Ça m’a pris au moins une vingtaine de pages pour comprendre de quoi on parlait ! C’est dense, difficile d’accès, personnellement je préfère quand ça a plus de clarté. J’ai dû relire à quelques reprises plusieurs passages. Je suis passée à côté des illustrations tellement je tâchais de garder mon attention pour comprendre le texte. C’est compliqué et on dirait que l’auteur en rajoutait (avec les digressions) pour rendre ça encore pire. C’est aussi très surchargé, beaucoup de textes (souvent en petit caractère), j’aurais voulu plus d’espace et qu’on nous laisse le temps d’assimiler.

Le but premier ne semble vraiment pas de nous en apprendre plus sur le massacre de Katyn, en tout cas, si c’était le cas, je peux dire qu’il s’y est mal pris. La bande dessinée aborde le drame d’un angle personnel intéressant, mais c’est tellement chargé que ça dessert l’histoire.

Nance - - - ans - 12 février 2012


un peu confus tout de même... 5 étoiles

Bon. Tout d'abord, une mise au point : je ne suis pas du style à reculer devant la lecture d'une bd à haute densité.
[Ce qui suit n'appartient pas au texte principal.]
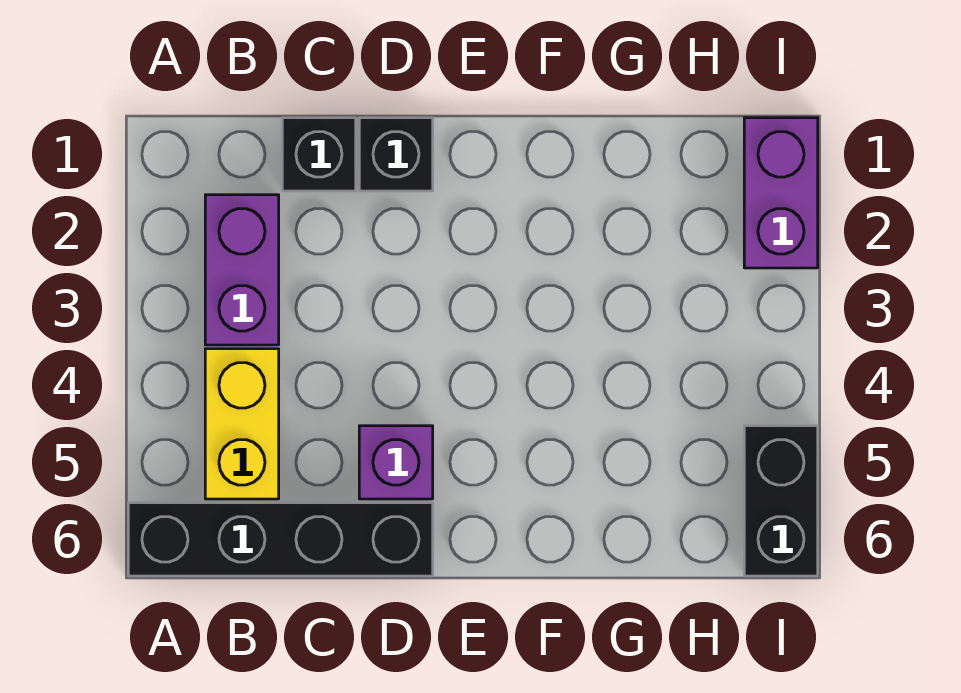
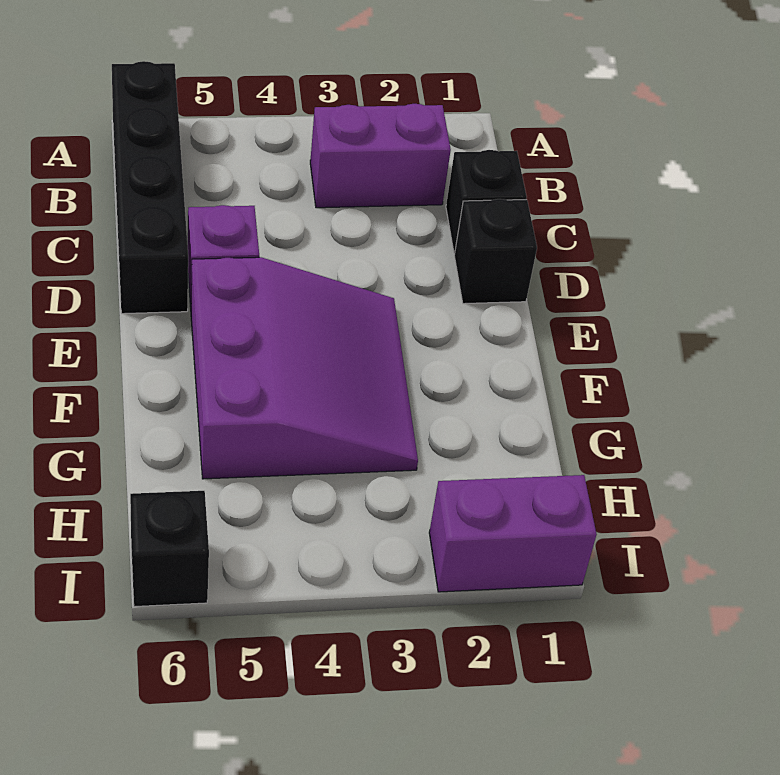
yellow 1x2 brick [205,349,279,499] -> none
none -> purple 3x3 slope [191,257,418,479]
black 1x2 brick [744,426,818,576] -> black 1x1 brick [130,491,209,607]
C'est donc confiant que j'ai entamé la lecture des "Témoins Muets". En matière de densité, je dois dire que cette bd atteint des sommets et qu'il est bien difficile de suivre le cours de l'histoire tant les digressions ainsi que les noms fusent.
Pourtant, le sujet est extrêmement intéressant : le devenir de la Pologne et de son peuple, coincés entre Hitler et le communisme (voire le stalinisme) russe, les purges, les massacres, les charniers, la quête d'une identité au delà de toutes les horreurs subies. Au fil de l'histoire d'une famille polonaise, c'est bien l'Histoire qu'on apprend à connaître.
J'aurai juste un doute sur la forme qu'il fallait donner à l'essai pour tenter d'évoquer la noirceur de l'Histoire. Les textes sont trop éclatés à mon goût pour qu'on puisse suivre, et les dessins sont, je trouve, trop esthétiques (tendance art nouveau morbide ?) et trop statiques pour émouvoir comme il le faudrait.